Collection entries
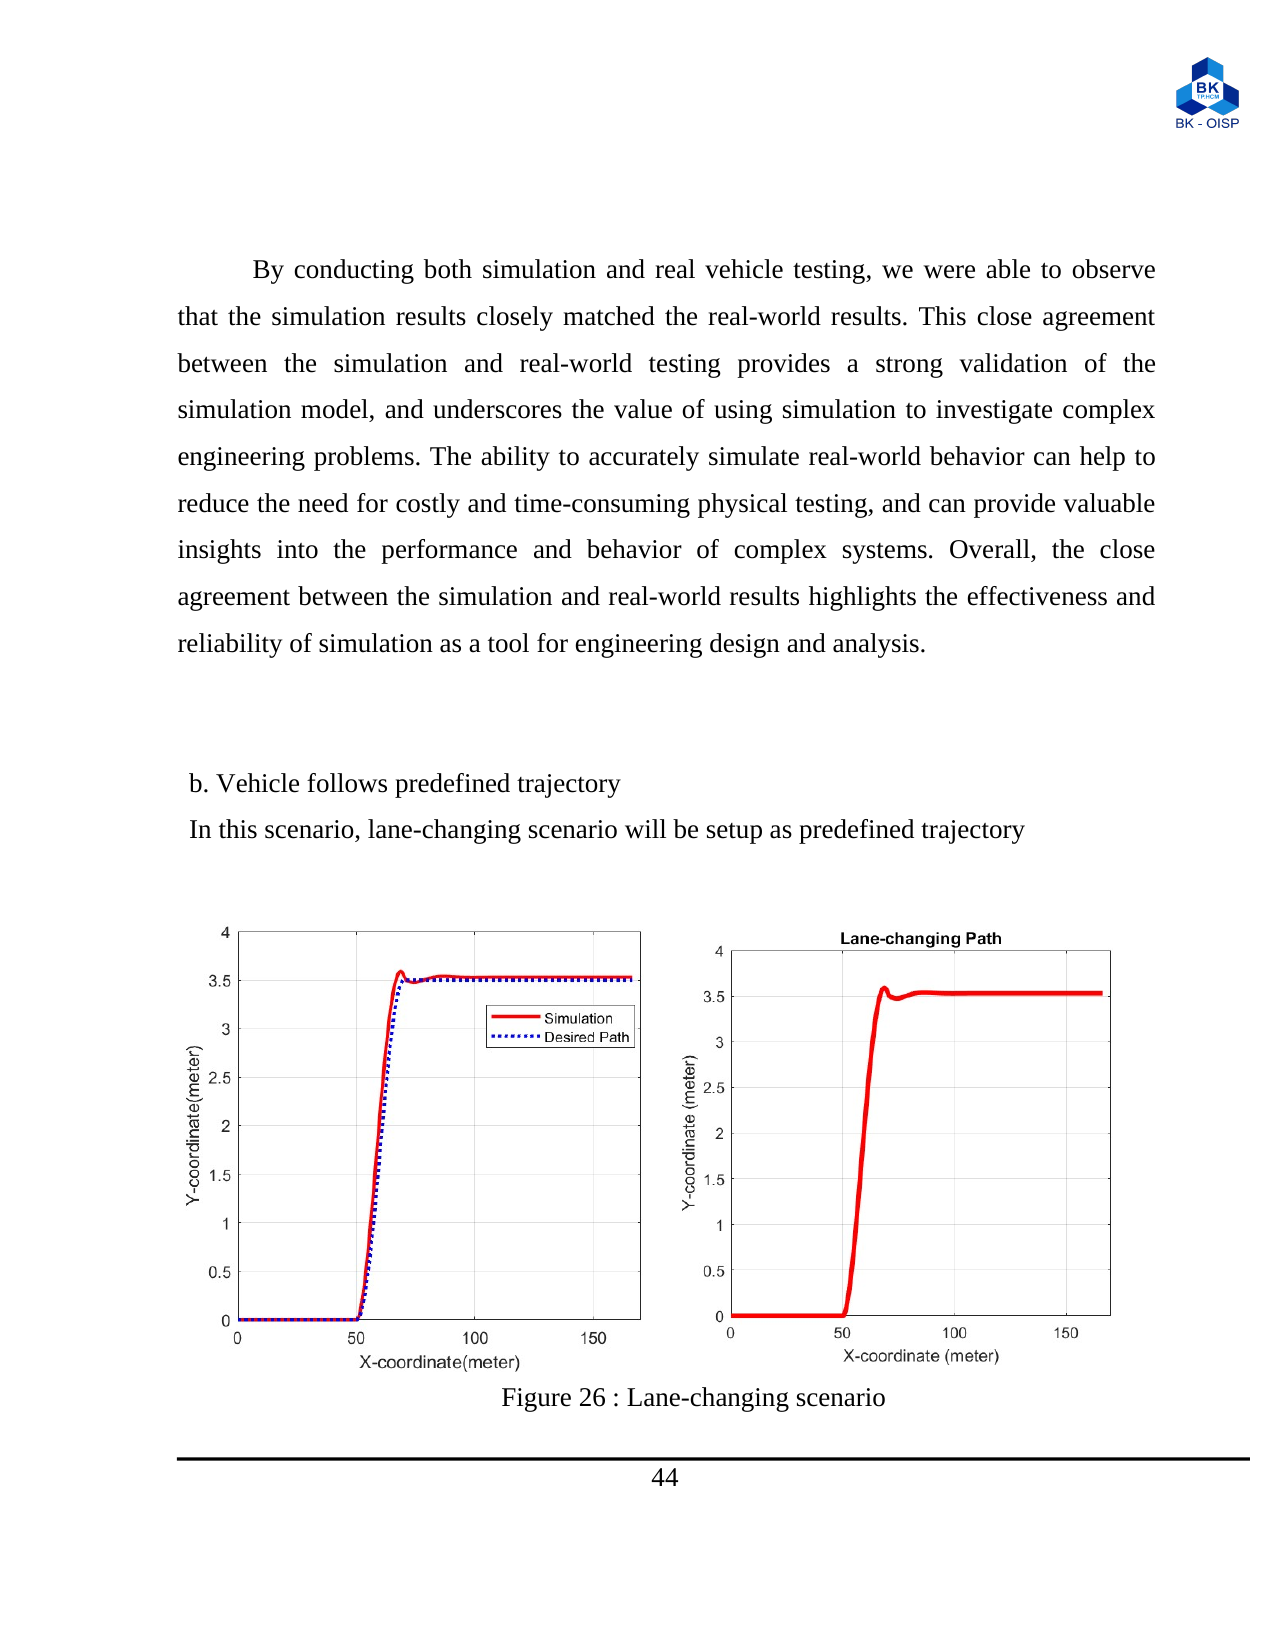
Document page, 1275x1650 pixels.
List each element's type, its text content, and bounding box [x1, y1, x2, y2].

text In this scenario, lane-changing scenario will be setup as predefined trajectory [177, 813, 1157, 844]
picture [170, 895, 1157, 1372]
picture [1175, 56, 1240, 134]
text By conducting both simulation and real vehicle testing, we were able to observe that the simulation results closely matched the real-world results. This close agreement between the simulation and real-world testing provides a strong validation of the simulation model, and underscores the value of using simulation to investigate complex engineering problems. The ability to accurately simulate real-world behavior can help to reduce the need for costly and time-consuming physical testing, and can provide valuable insights into the performance and behavior of complex systems. Overall, the close agreement between the simulation and real-world results highlights the effectiveness and reliability of simulation as a tool for engineering design and analysis. [177, 253, 1157, 658]
text b. Vehicle follows predefined trajectory [177, 767, 1157, 798]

### EXERCISE
Keep the pictures out of the copy and return the rest of the data above exactly.

### SOLUTION TO THIS TASK
Document page, 1275x1650 pixels.
List each element's type, its text content, and bounding box [x1, y1, x2, y2].

text In this scenario, lane-changing scenario will be setup as predefined trajectory [177, 813, 1157, 844]
picture [170, 895, 1157, 1372]
picture [1175, 56, 1240, 134]
text By conducting both simulation and real vehicle testing, we were able to observe that the simulation results closely matched the real-world results. This close agreement between the simulation and real-world testing provides a strong validation of the simulation model, and underscores the value of using simulation to investigate complex engineering problems. The ability to accurately simulate real-world behavior can help to reduce the need for costly and time-consuming physical testing, and can provide valuable insights into the performance and behavior of complex systems. Overall, the close agreement between the simulation and real-world results highlights the effectiveness and reliability of simulation as a tool for engineering design and analysis. [177, 253, 1157, 658]
text b. Vehicle follows predefined trajectory [177, 767, 1157, 798]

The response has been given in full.